Prepping for the interview is important, regardless of how many interviews you have had. Well-prepped candidates are more confident and provide more thoughtful answers. If you know how to prepare, you worry less and are able to be more thorough in your responses and ask better questions. Thoughtful preparation improves the odds that you will be assessed fairly, especially if the focus of the interview is on detailed discussions about your major accomplishments.
Following are some key points you should consider when prepping for the interview:
Step 1: Make sure you can honestly identify your strengths and areas that can be improved (or areas for continued growth).
Jot these down for yourself by asking honestly, “What am I best at and most confident about?” and “What areas can I improve in?” Interviewers and search committees are not expecting perfection; rather they appreciate honesty and transparency. As you make note, include a short, one-paragraph example of an accomplishment using each strength. With the weaknesses, explain what you want to develop or overcome. You probably won’t be asked these questions verbatim but preparing for them gets you thinking and better prepares you to talk about yourself comfortably.
Step 2: Prepare to give examples.
Providing examples when you give answers is a crucial part of preparation. For each major area of responsibility in the position description, be prepared to explain what you have done (or have not done) relative to that. The bulk of the interview will be questions about what you have done and learned, so be prepared to talk about real life, personal examples.
Step 3: Prepare notes for your two to three most significant accomplishments.
Each of these should be two to three paragraphs in length, but no more than half a page each. Most candidates get a little nervous in the opening stages of an interview, which can result in temporary forgetfulness. The write-ups will allow for better recall of this important information should this happen to you. Feel free to openly refer to your notes if you need to. Interviewers value preparation.
Step 4: Come to the interview with prepared questions and evidence you have researched the organization or institution.
Interviewers generally appreciate candidates who ask good questions, so make sure you have a list of questions to ask. Be organic; ask what you really want to know and get as specific as you want to. Ask your questions during the interview if that feels more natural. But be prepared with a couple of questions for the end of the discussion just in case you need them and ask at least one.

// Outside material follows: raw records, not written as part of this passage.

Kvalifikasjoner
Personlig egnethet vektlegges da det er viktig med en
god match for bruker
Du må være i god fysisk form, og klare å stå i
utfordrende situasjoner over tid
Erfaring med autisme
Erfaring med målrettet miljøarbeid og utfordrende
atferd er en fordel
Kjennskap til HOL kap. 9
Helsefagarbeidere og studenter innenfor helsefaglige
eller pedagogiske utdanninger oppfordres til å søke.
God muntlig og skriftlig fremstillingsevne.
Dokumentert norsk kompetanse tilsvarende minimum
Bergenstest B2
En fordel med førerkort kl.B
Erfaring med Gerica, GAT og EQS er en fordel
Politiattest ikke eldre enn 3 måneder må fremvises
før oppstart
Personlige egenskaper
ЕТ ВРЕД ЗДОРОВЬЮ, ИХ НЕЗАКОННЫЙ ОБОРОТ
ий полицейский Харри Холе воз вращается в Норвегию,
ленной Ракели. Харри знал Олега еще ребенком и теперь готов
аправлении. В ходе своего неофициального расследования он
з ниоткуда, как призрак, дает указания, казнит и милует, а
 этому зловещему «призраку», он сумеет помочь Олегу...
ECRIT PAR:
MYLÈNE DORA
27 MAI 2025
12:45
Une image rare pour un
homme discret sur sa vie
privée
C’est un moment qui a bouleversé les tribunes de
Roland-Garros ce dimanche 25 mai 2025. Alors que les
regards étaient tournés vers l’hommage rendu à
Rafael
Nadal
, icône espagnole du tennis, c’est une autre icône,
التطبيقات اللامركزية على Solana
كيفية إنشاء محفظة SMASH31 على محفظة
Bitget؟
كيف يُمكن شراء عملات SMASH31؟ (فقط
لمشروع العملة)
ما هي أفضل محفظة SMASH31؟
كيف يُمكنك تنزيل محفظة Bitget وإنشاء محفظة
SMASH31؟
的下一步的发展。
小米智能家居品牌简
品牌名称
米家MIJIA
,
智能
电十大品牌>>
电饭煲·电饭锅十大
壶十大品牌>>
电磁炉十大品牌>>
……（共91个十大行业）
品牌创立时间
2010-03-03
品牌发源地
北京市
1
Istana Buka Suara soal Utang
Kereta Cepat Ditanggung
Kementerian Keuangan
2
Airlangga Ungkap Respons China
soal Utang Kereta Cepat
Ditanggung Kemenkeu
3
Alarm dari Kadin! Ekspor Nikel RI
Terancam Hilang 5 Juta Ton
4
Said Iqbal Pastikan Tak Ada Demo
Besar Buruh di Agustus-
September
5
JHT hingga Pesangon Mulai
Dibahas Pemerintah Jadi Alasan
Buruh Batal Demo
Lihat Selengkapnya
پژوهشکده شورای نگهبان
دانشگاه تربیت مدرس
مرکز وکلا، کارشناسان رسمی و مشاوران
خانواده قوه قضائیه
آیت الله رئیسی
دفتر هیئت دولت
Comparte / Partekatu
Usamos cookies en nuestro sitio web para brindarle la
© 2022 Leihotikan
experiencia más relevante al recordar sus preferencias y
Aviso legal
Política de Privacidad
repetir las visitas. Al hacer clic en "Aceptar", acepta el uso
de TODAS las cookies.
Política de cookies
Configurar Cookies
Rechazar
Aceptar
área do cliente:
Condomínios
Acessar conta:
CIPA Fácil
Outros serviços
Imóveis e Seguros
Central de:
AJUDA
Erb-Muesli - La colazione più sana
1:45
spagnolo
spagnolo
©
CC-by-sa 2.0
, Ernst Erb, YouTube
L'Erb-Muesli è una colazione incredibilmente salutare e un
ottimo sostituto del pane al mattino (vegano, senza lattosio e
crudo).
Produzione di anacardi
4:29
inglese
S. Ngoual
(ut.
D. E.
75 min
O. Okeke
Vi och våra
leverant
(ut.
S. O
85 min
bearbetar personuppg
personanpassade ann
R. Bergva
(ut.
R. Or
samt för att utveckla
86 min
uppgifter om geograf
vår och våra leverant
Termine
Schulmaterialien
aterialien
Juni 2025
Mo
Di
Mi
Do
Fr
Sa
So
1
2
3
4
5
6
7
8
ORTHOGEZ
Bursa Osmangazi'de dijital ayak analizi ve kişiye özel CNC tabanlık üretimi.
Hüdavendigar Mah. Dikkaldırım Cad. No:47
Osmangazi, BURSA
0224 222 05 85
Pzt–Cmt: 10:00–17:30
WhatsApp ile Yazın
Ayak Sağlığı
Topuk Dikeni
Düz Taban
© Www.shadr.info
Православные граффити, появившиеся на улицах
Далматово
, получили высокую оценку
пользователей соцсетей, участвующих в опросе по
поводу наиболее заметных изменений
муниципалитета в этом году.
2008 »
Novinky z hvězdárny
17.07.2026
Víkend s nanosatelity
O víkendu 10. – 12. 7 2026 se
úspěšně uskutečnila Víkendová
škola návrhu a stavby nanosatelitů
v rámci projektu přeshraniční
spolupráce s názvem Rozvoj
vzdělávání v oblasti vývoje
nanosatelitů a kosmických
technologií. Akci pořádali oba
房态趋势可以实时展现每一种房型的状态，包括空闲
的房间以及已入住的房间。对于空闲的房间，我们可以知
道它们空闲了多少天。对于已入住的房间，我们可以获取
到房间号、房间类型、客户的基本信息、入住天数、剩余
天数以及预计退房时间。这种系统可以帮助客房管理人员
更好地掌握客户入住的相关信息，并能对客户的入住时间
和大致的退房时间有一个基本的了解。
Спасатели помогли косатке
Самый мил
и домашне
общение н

Some general questions to consider include:What does the person in this job need to do to be considered successful?
- What does the person in this job need to do to be considered successful?
- What are the highest priorities I should know about coming into this role?
- What are the biggest challenges that needs to be addressed right away?
- Please tell me more about the culture of “fill in the blank.”
Research the institution or organization and weave the information you gain from your research into the interview to demonstrate your interest level and thoughtful preparation.
Step 5: Ask for the job if you want the job.
At the end of the interview, tell the interviewer or committee that you are interested in the job if you are. Show your enthusiasm if you feel enthusiastic! Ask about next steps and timing if you are unclear on these matters.
Step 6. Write a tailored and timely thank you email or note.
Last but not least, either via email or snail mail, expressing your appreciation for the interview and expressing your continued interest (if you remain interested). Be careful to proofread your note before sending it on its way. Do this as soon as you return from the interview.